— Data excerpts —
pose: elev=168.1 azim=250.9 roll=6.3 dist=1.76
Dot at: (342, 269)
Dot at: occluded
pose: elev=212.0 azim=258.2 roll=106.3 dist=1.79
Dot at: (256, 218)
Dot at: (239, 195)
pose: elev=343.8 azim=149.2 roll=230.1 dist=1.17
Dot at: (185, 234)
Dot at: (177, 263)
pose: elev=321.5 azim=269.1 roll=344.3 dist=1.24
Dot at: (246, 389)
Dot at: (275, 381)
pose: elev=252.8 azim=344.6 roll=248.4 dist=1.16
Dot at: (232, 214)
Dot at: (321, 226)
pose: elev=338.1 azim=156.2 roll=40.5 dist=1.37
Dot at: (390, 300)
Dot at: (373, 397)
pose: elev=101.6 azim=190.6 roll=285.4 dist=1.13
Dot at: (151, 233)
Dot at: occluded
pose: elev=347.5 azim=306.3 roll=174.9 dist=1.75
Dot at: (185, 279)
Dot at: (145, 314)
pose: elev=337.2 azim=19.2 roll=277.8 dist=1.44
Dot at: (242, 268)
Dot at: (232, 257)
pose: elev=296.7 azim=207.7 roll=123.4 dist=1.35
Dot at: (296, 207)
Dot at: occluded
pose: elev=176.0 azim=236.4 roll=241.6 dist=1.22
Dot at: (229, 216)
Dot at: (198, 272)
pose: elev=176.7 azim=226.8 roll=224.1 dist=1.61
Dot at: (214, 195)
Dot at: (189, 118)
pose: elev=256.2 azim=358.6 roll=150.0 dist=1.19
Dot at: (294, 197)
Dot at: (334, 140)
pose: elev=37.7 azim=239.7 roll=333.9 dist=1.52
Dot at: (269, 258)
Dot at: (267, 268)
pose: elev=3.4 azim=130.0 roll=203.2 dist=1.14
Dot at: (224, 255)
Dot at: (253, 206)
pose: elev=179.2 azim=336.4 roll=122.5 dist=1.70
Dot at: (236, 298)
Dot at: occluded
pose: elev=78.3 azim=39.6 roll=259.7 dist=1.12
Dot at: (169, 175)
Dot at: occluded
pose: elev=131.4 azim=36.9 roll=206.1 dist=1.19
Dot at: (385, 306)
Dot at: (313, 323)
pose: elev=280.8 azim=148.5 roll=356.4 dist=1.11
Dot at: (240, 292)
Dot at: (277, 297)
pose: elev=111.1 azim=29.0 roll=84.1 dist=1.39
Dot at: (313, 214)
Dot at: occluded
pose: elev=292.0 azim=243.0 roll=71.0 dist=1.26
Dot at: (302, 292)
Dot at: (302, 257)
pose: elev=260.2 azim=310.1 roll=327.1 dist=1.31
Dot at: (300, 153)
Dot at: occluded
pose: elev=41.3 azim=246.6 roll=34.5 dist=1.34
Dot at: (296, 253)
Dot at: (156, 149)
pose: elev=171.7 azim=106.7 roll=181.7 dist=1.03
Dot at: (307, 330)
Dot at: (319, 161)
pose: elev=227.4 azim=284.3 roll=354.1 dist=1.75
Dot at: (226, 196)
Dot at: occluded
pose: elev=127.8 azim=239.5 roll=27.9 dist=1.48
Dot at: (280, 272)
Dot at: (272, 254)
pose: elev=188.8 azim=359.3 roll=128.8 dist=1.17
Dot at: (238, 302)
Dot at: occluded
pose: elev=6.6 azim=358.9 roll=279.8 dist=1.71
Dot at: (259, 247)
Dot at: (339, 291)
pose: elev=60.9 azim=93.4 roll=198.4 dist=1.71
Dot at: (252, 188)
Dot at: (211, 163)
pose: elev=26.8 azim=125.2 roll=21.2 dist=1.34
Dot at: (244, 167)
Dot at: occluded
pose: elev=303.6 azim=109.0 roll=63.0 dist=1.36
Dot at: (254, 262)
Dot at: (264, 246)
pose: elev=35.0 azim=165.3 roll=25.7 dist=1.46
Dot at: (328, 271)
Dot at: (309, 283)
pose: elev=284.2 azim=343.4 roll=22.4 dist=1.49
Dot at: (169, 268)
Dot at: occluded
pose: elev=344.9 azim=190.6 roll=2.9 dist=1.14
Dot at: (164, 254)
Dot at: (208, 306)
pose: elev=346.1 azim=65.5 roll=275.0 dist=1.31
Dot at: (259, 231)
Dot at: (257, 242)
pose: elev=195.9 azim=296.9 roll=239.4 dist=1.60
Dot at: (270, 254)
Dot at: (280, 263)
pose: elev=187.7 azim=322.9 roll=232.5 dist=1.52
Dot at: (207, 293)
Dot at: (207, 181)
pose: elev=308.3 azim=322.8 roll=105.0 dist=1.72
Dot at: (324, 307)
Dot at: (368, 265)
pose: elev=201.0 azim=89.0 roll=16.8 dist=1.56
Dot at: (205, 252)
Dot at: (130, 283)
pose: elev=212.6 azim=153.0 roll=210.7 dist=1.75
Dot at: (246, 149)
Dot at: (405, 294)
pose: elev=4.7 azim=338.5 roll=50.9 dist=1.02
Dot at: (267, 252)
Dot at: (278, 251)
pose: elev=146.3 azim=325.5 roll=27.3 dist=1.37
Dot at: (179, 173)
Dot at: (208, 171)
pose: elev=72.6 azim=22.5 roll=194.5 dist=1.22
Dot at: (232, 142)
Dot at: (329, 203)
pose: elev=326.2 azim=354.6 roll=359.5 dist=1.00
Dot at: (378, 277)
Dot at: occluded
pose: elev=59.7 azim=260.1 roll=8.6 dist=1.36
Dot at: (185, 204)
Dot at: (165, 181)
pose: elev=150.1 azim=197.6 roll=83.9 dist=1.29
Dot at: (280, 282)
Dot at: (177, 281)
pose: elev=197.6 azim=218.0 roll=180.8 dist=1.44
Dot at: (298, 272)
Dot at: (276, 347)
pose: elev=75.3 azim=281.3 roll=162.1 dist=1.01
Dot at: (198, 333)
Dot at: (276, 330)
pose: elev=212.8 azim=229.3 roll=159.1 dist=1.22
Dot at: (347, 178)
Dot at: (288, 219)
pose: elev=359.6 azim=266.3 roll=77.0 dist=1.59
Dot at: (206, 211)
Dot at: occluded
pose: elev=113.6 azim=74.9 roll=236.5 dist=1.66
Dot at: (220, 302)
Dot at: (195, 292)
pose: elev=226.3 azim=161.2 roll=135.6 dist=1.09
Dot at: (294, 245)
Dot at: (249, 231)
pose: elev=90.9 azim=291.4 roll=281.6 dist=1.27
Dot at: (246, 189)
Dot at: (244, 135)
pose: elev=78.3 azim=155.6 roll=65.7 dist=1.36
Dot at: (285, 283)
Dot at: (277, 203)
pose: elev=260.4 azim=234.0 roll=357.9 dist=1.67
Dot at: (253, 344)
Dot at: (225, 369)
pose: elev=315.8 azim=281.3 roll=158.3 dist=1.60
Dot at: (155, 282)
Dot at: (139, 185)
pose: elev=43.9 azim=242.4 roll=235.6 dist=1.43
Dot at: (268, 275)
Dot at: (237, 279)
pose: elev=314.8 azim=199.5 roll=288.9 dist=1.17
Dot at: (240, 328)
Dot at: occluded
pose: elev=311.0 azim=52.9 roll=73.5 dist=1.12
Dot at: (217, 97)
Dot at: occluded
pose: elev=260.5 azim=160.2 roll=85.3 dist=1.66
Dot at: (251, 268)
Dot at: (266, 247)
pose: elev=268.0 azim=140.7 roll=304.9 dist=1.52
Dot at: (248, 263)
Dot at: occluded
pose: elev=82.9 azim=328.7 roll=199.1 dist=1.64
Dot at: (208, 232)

— Problem details —
Can you write out all of the lines above again, changing every "pose" to "camera" and leaving everything else as it is?

— Exercise answer —
camera: elev=168.1 azim=250.9 roll=6.3 dist=1.76
Dot at: (342, 269)
Dot at: occluded
camera: elev=212.0 azim=258.2 roll=106.3 dist=1.79
Dot at: (256, 218)
Dot at: (239, 195)
camera: elev=343.8 azim=149.2 roll=230.1 dist=1.17
Dot at: (185, 234)
Dot at: (177, 263)
camera: elev=321.5 azim=269.1 roll=344.3 dist=1.24
Dot at: (246, 389)
Dot at: (275, 381)
camera: elev=252.8 azim=344.6 roll=248.4 dist=1.16
Dot at: (232, 214)
Dot at: (321, 226)
camera: elev=338.1 azim=156.2 roll=40.5 dist=1.37
Dot at: (390, 300)
Dot at: (373, 397)
camera: elev=101.6 azim=190.6 roll=285.4 dist=1.13
Dot at: (151, 233)
Dot at: occluded
camera: elev=347.5 azim=306.3 roll=174.9 dist=1.75
Dot at: (185, 279)
Dot at: (145, 314)
camera: elev=337.2 azim=19.2 roll=277.8 dist=1.44
Dot at: (242, 268)
Dot at: (232, 257)
camera: elev=296.7 azim=207.7 roll=123.4 dist=1.35
Dot at: (296, 207)
Dot at: occluded
camera: elev=176.0 azim=236.4 roll=241.6 dist=1.22
Dot at: (229, 216)
Dot at: (198, 272)
camera: elev=176.7 azim=226.8 roll=224.1 dist=1.61
Dot at: (214, 195)
Dot at: (189, 118)
camera: elev=256.2 azim=358.6 roll=150.0 dist=1.19
Dot at: (294, 197)
Dot at: (334, 140)
camera: elev=37.7 azim=239.7 roll=333.9 dist=1.52
Dot at: (269, 258)
Dot at: (267, 268)
camera: elev=3.4 azim=130.0 roll=203.2 dist=1.14
Dot at: (224, 255)
Dot at: (253, 206)
camera: elev=179.2 azim=336.4 roll=122.5 dist=1.70
Dot at: (236, 298)
Dot at: occluded
camera: elev=78.3 azim=39.6 roll=259.7 dist=1.12
Dot at: (169, 175)
Dot at: occluded
camera: elev=131.4 azim=36.9 roll=206.1 dist=1.19
Dot at: (385, 306)
Dot at: (313, 323)
camera: elev=280.8 azim=148.5 roll=356.4 dist=1.11
Dot at: (240, 292)
Dot at: (277, 297)
camera: elev=111.1 azim=29.0 roll=84.1 dist=1.39
Dot at: (313, 214)
Dot at: occluded
camera: elev=292.0 azim=243.0 roll=71.0 dist=1.26
Dot at: (302, 292)
Dot at: (302, 257)
camera: elev=260.2 azim=310.1 roll=327.1 dist=1.31
Dot at: (300, 153)
Dot at: occluded
camera: elev=41.3 azim=246.6 roll=34.5 dist=1.34
Dot at: (296, 253)
Dot at: (156, 149)
camera: elev=171.7 azim=106.7 roll=181.7 dist=1.03
Dot at: (307, 330)
Dot at: (319, 161)
camera: elev=227.4 azim=284.3 roll=354.1 dist=1.75
Dot at: (226, 196)
Dot at: occluded
camera: elev=127.8 azim=239.5 roll=27.9 dist=1.48
Dot at: (280, 272)
Dot at: (272, 254)
camera: elev=188.8 azim=359.3 roll=128.8 dist=1.17
Dot at: (238, 302)
Dot at: occluded
camera: elev=6.6 azim=358.9 roll=279.8 dist=1.71
Dot at: (259, 247)
Dot at: (339, 291)
camera: elev=60.9 azim=93.4 roll=198.4 dist=1.71
Dot at: (252, 188)
Dot at: (211, 163)
camera: elev=26.8 azim=125.2 roll=21.2 dist=1.34
Dot at: (244, 167)
Dot at: occluded
camera: elev=303.6 azim=109.0 roll=63.0 dist=1.36
Dot at: (254, 262)
Dot at: (264, 246)
camera: elev=35.0 azim=165.3 roll=25.7 dist=1.46
Dot at: (328, 271)
Dot at: (309, 283)
camera: elev=284.2 azim=343.4 roll=22.4 dist=1.49
Dot at: (169, 268)
Dot at: occluded
camera: elev=344.9 azim=190.6 roll=2.9 dist=1.14
Dot at: (164, 254)
Dot at: (208, 306)
camera: elev=346.1 azim=65.5 roll=275.0 dist=1.31
Dot at: (259, 231)
Dot at: (257, 242)
camera: elev=195.9 azim=296.9 roll=239.4 dist=1.60
Dot at: (270, 254)
Dot at: (280, 263)
camera: elev=187.7 azim=322.9 roll=232.5 dist=1.52
Dot at: (207, 293)
Dot at: (207, 181)
camera: elev=308.3 azim=322.8 roll=105.0 dist=1.72
Dot at: (324, 307)
Dot at: (368, 265)
camera: elev=201.0 azim=89.0 roll=16.8 dist=1.56
Dot at: (205, 252)
Dot at: (130, 283)
camera: elev=212.6 azim=153.0 roll=210.7 dist=1.75
Dot at: (246, 149)
Dot at: (405, 294)
camera: elev=4.7 azim=338.5 roll=50.9 dist=1.02
Dot at: (267, 252)
Dot at: (278, 251)
camera: elev=146.3 azim=325.5 roll=27.3 dist=1.37
Dot at: (179, 173)
Dot at: (208, 171)
camera: elev=72.6 azim=22.5 roll=194.5 dist=1.22
Dot at: (232, 142)
Dot at: (329, 203)
camera: elev=326.2 azim=354.6 roll=359.5 dist=1.00
Dot at: (378, 277)
Dot at: occluded
camera: elev=59.7 azim=260.1 roll=8.6 dist=1.36
Dot at: (185, 204)
Dot at: (165, 181)
camera: elev=150.1 azim=197.6 roll=83.9 dist=1.29
Dot at: (280, 282)
Dot at: (177, 281)
camera: elev=197.6 azim=218.0 roll=180.8 dist=1.44
Dot at: (298, 272)
Dot at: (276, 347)
camera: elev=75.3 azim=281.3 roll=162.1 dist=1.01
Dot at: (198, 333)
Dot at: (276, 330)
camera: elev=212.8 azim=229.3 roll=159.1 dist=1.22
Dot at: (347, 178)
Dot at: (288, 219)
camera: elev=359.6 azim=266.3 roll=77.0 dist=1.59
Dot at: (206, 211)
Dot at: occluded
camera: elev=113.6 azim=74.9 roll=236.5 dist=1.66
Dot at: (220, 302)
Dot at: (195, 292)
camera: elev=226.3 azim=161.2 roll=135.6 dist=1.09
Dot at: (294, 245)
Dot at: (249, 231)
camera: elev=90.9 azim=291.4 roll=281.6 dist=1.27
Dot at: (246, 189)
Dot at: (244, 135)
camera: elev=78.3 azim=155.6 roll=65.7 dist=1.36
Dot at: (285, 283)
Dot at: (277, 203)
camera: elev=260.4 azim=234.0 roll=357.9 dist=1.67
Dot at: (253, 344)
Dot at: (225, 369)
camera: elev=315.8 azim=281.3 roll=158.3 dist=1.60
Dot at: (155, 282)
Dot at: (139, 185)
camera: elev=43.9 azim=242.4 roll=235.6 dist=1.43
Dot at: (268, 275)
Dot at: (237, 279)
camera: elev=314.8 azim=199.5 roll=288.9 dist=1.17
Dot at: (240, 328)
Dot at: occluded
camera: elev=311.0 azim=52.9 roll=73.5 dist=1.12
Dot at: (217, 97)
Dot at: occluded
camera: elev=260.5 azim=160.2 roll=85.3 dist=1.66
Dot at: (251, 268)
Dot at: (266, 247)
camera: elev=268.0 azim=140.7 roll=304.9 dist=1.52
Dot at: (248, 263)
Dot at: occluded
camera: elev=82.9 azim=328.7 roll=199.1 dist=1.64
Dot at: (208, 232)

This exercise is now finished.